In terms of Bresson's style, Au hasard Balthazar is a realization of his idea that behavior is a more effective storytelling device than expositional narrative. By using allegory, he can separate his town from a more conventional reality, and much like the Biblical parables that have inspired him, characters can serve the purpose of the story in ways that may not play out in real life (for instance, Gerard never being arrested or punished despite everyone knowing of various crimes).

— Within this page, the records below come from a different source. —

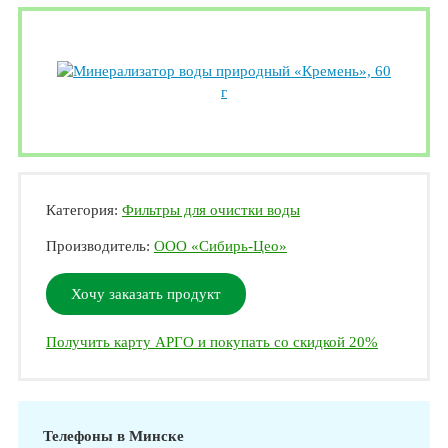
Категория:
Фильтры для очистки воды
Производитель:
ООО «Сибирь-Цео»
Хочу заказать продукт
Получить карту АРГО и покупать со скидкой 20%
Телефоны в Минске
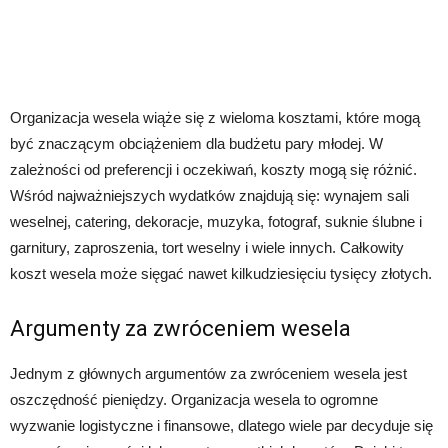
Organizacja wesela wiąże się z wieloma kosztami, które mogą
być znaczącym obciążeniem dla budżetu pary młodej. W
zależności od preferencji i oczekiwań, koszty mogą się różnić.
Wśród najważniejszych wydatków znajdują się: wynajem sali
weselnej, catering, dekoracje, muzyka, fotograf, suknie ślubne i
garnitury, zaproszenia, tort weselny i wiele innych. Całkowity
koszt wesela może sięgać nawet kilkudziesięciu tysięcy złotych.
Argumenty za zwróceniem wesela
Jednym z głównych argumentów za zwróceniem wesela jest
oszczędność pieniędzy. Organizacja wesela to ogromne
wyzwanie logistyczne i finansowe, dlatego wiele par decyduje się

He doesn't push the religious aspects of the story too hard, and even when he gets blatant (Arnold being called a devil, Marie's mother calling Balthazar a saint before loaning him to a church procession), it grows naturally from the situation. Bresson prefers his actors move more than speak, that they do rather than explain.

Again, this is where the animal character serves him well. Balthazar can't speak. He can bray, but I believe even that only occurs three times in the movie--once to announce to Marie that he has returned, the other two times as portents of evil approaching. Instead, he wanders amongst the humans as a silent observer, inspiring them to act through his inaction. No matter how bad things get, he never buckles, and in that, he is the most human of all, capable of more goodness than the allegedly smarter creatures that should know better. His divinity comes in his consistency, a trait Bresson maybe wished to cultivate more than any other. That it took a donkey to realize this endeavor merely proves that, like God, cinema often works in mysterious ways.